[Opening Data supplied section]

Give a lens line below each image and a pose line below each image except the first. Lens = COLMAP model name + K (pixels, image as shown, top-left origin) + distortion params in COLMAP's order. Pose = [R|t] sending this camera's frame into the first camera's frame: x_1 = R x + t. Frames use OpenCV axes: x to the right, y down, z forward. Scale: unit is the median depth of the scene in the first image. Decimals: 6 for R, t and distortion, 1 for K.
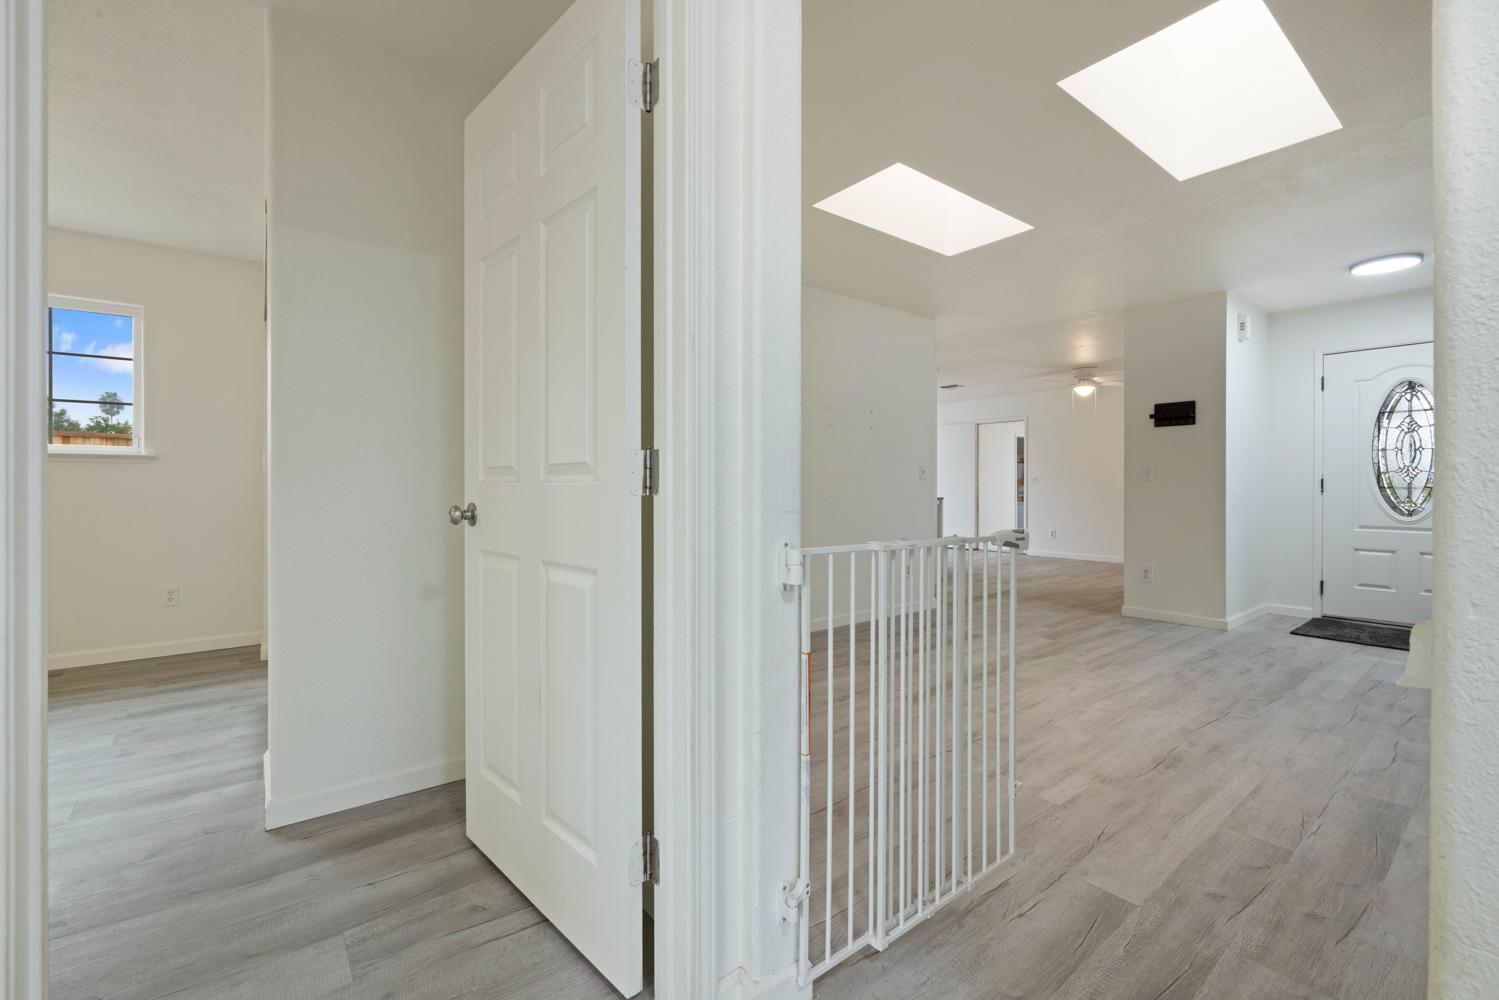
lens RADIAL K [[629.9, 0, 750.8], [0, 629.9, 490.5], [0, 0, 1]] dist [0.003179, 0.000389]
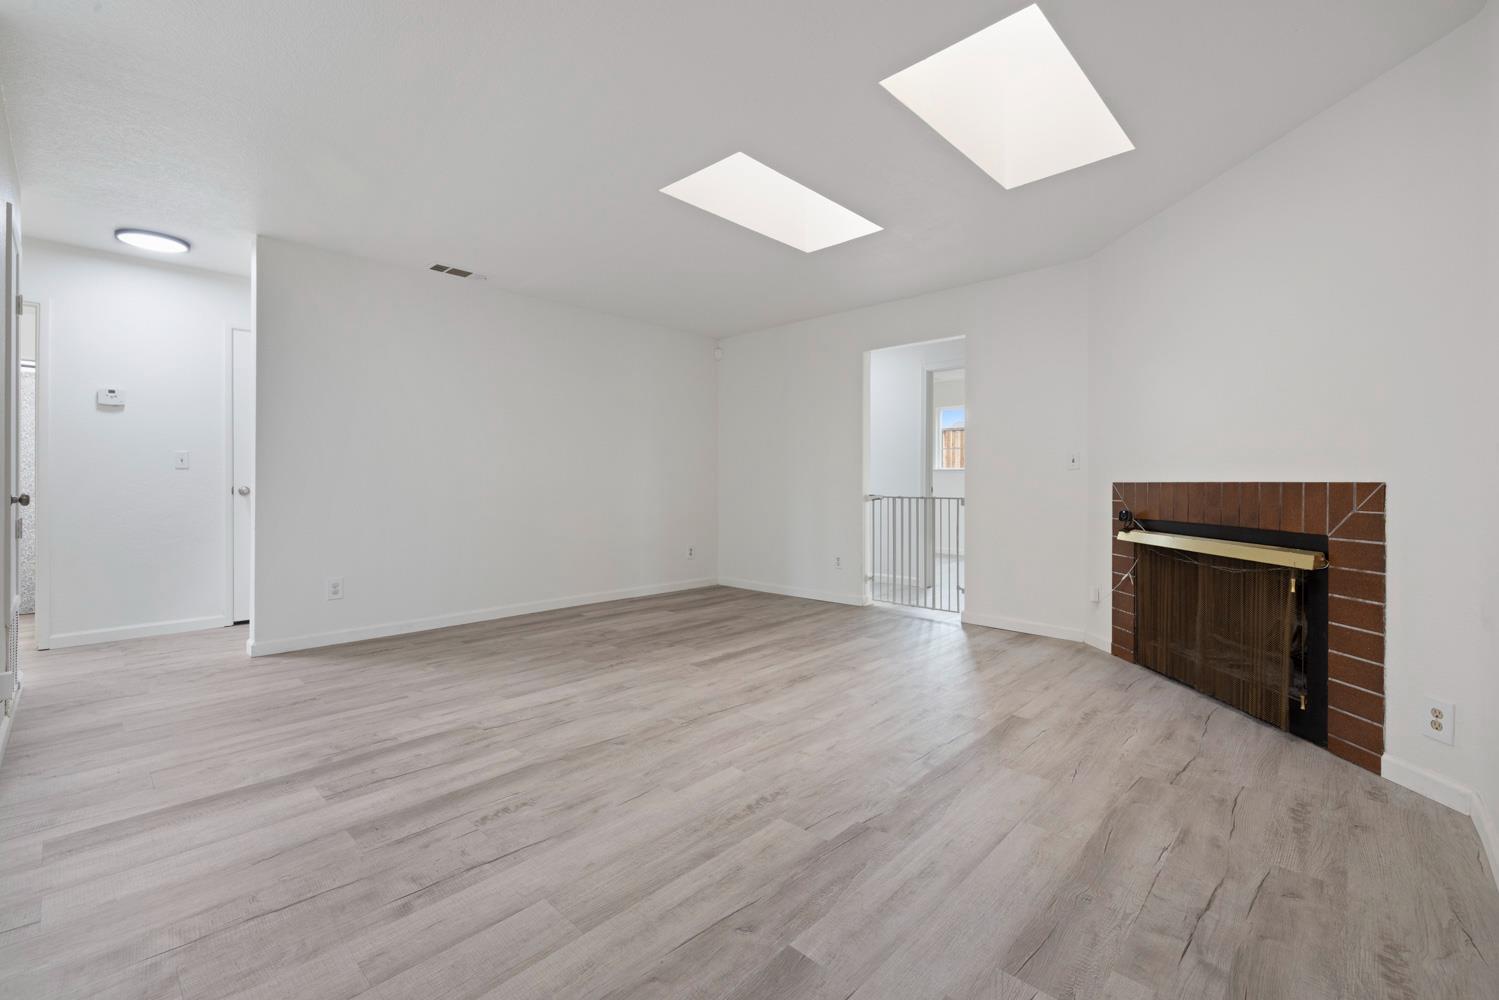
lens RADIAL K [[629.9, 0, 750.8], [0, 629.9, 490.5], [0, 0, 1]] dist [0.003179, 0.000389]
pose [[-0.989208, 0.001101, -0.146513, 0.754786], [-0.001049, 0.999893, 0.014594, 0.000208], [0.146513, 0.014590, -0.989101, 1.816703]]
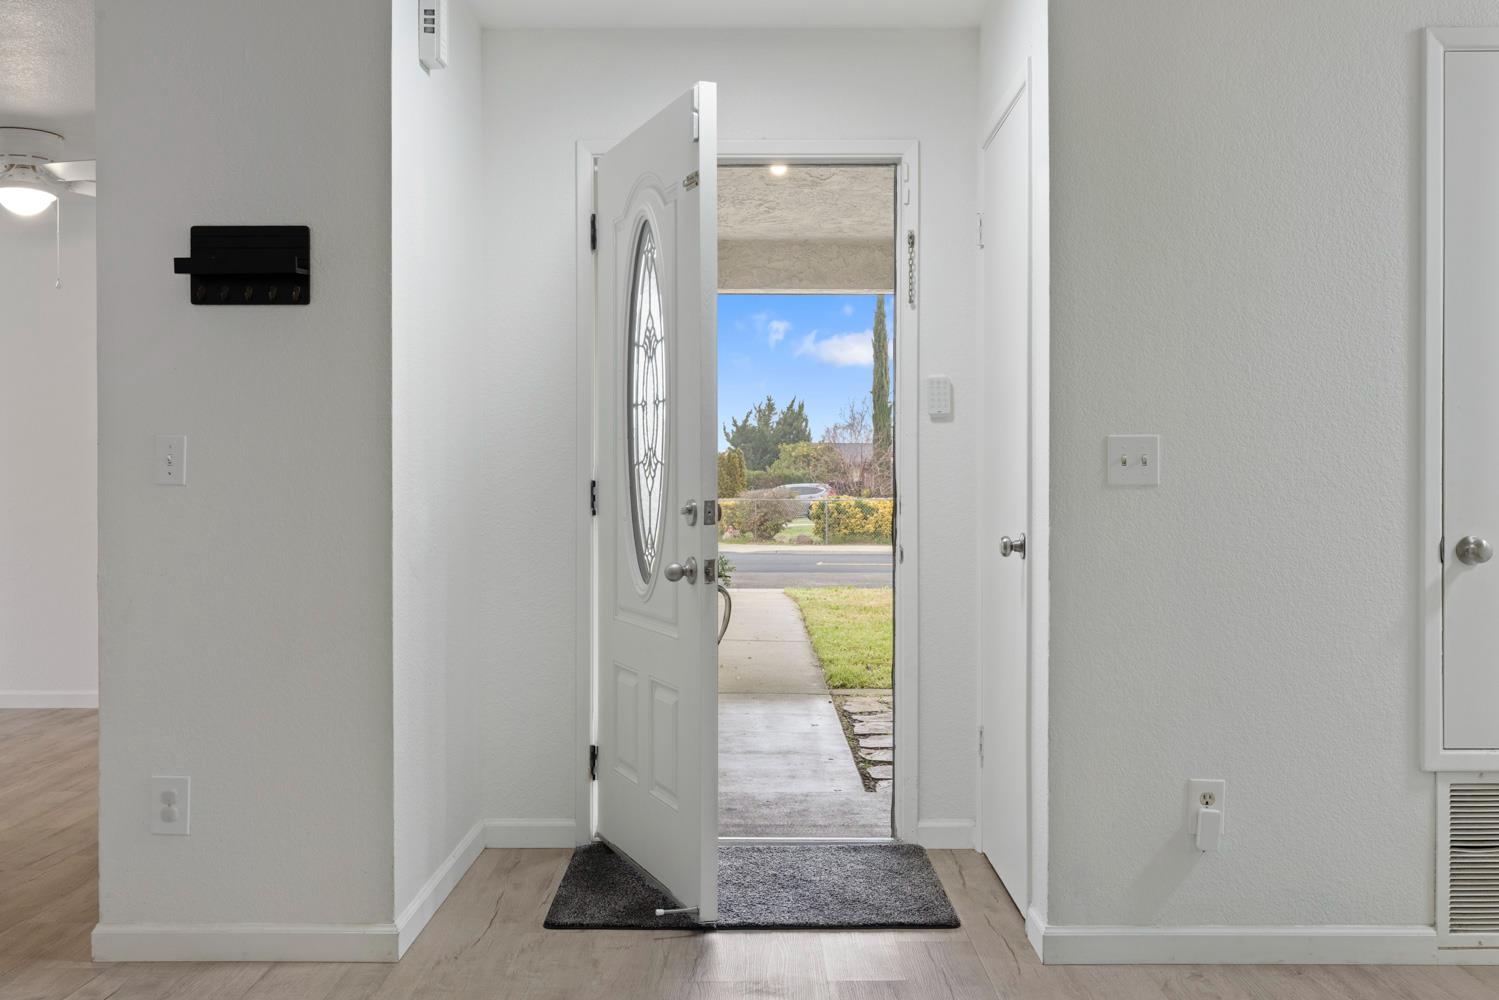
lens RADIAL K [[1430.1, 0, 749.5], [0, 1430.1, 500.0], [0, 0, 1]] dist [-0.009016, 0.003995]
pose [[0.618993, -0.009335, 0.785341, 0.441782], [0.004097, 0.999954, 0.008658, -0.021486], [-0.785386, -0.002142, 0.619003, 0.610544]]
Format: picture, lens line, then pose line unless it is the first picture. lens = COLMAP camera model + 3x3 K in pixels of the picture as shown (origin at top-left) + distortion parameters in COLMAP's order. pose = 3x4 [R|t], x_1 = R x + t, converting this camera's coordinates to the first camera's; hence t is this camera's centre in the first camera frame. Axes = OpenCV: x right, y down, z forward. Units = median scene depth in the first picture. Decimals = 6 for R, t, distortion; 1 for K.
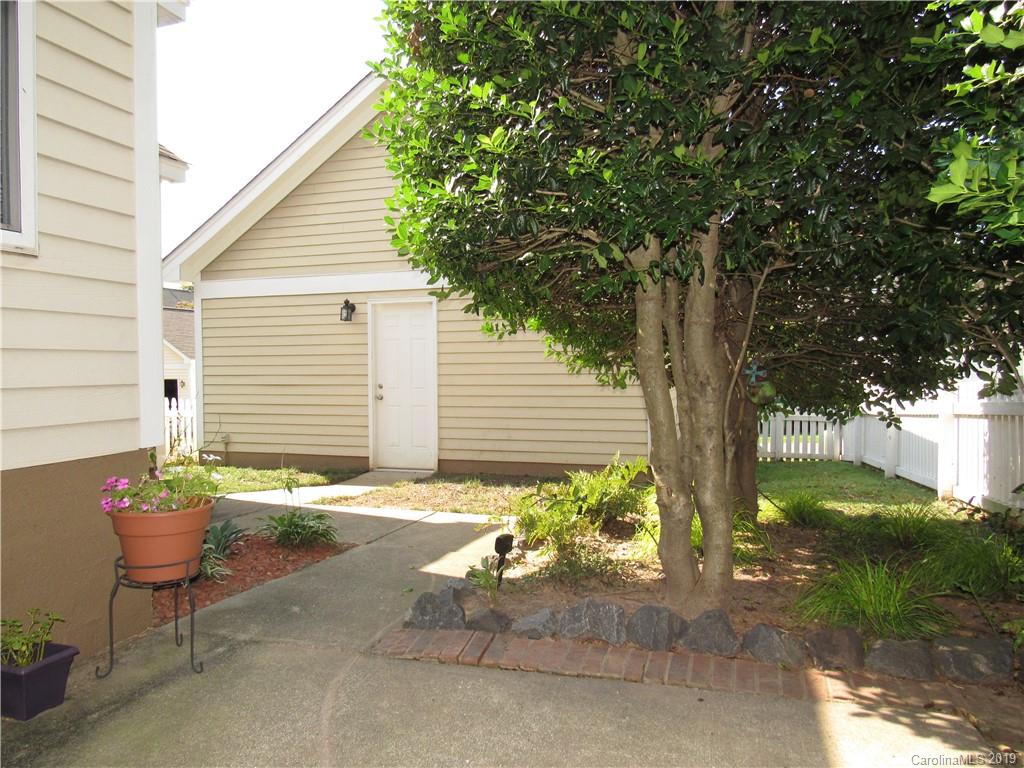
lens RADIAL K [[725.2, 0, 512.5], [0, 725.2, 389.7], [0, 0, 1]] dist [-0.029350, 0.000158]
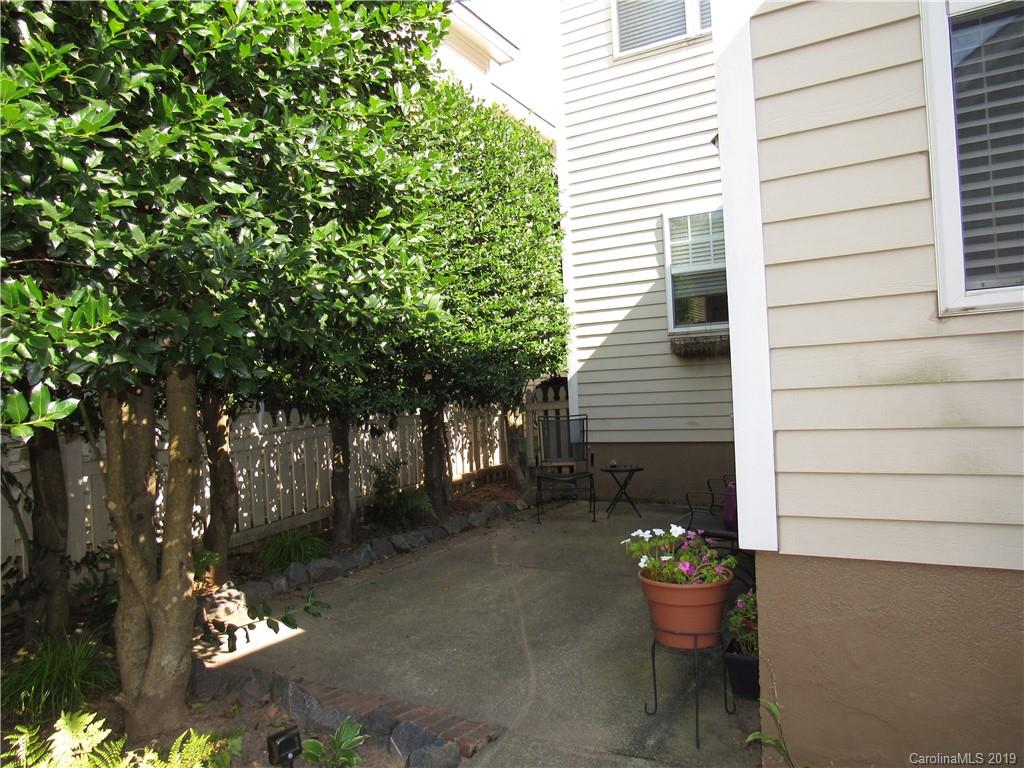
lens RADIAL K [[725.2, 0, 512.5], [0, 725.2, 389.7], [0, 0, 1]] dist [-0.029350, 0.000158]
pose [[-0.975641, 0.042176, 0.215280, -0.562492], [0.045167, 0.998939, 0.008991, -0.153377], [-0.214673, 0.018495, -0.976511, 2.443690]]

[Closing Data supplied section]

**Directions for this task**
Rewrite everything from the line containing "Format: picture, lens" down to the end of the listing, changing "top-left" to "upper-left" and keeping all else as it is. Leave the pictures out of your answer.

**Output for this exercise**
Format: picture, lens line, then pose line unless it is the first picture. lens = COLMAP camera model + 3x3 K in pixels of the picture as shown (origin at upper-left) + distortion parameters in COLMAP's order. pose = 3x4 [R|t], x_1 = R x + t, converting this camera's coordinates to the first camera's; hence t is this camera's centre in the first camera frame. Axes = OpenCV: x right, y down, z forward. Units = median scene depth in the first picture. Decimals = 6 for R, t, distortion; 1 for K.
lens RADIAL K [[725.2, 0, 512.5], [0, 725.2, 389.7], [0, 0, 1]] dist [-0.029350, 0.000158]
lens RADIAL K [[725.2, 0, 512.5], [0, 725.2, 389.7], [0, 0, 1]] dist [-0.029350, 0.000158]
pose [[-0.975641, 0.042176, 0.215280, -0.562492], [0.045167, 0.998939, 0.008991, -0.153377], [-0.214673, 0.018495, -0.976511, 2.443690]]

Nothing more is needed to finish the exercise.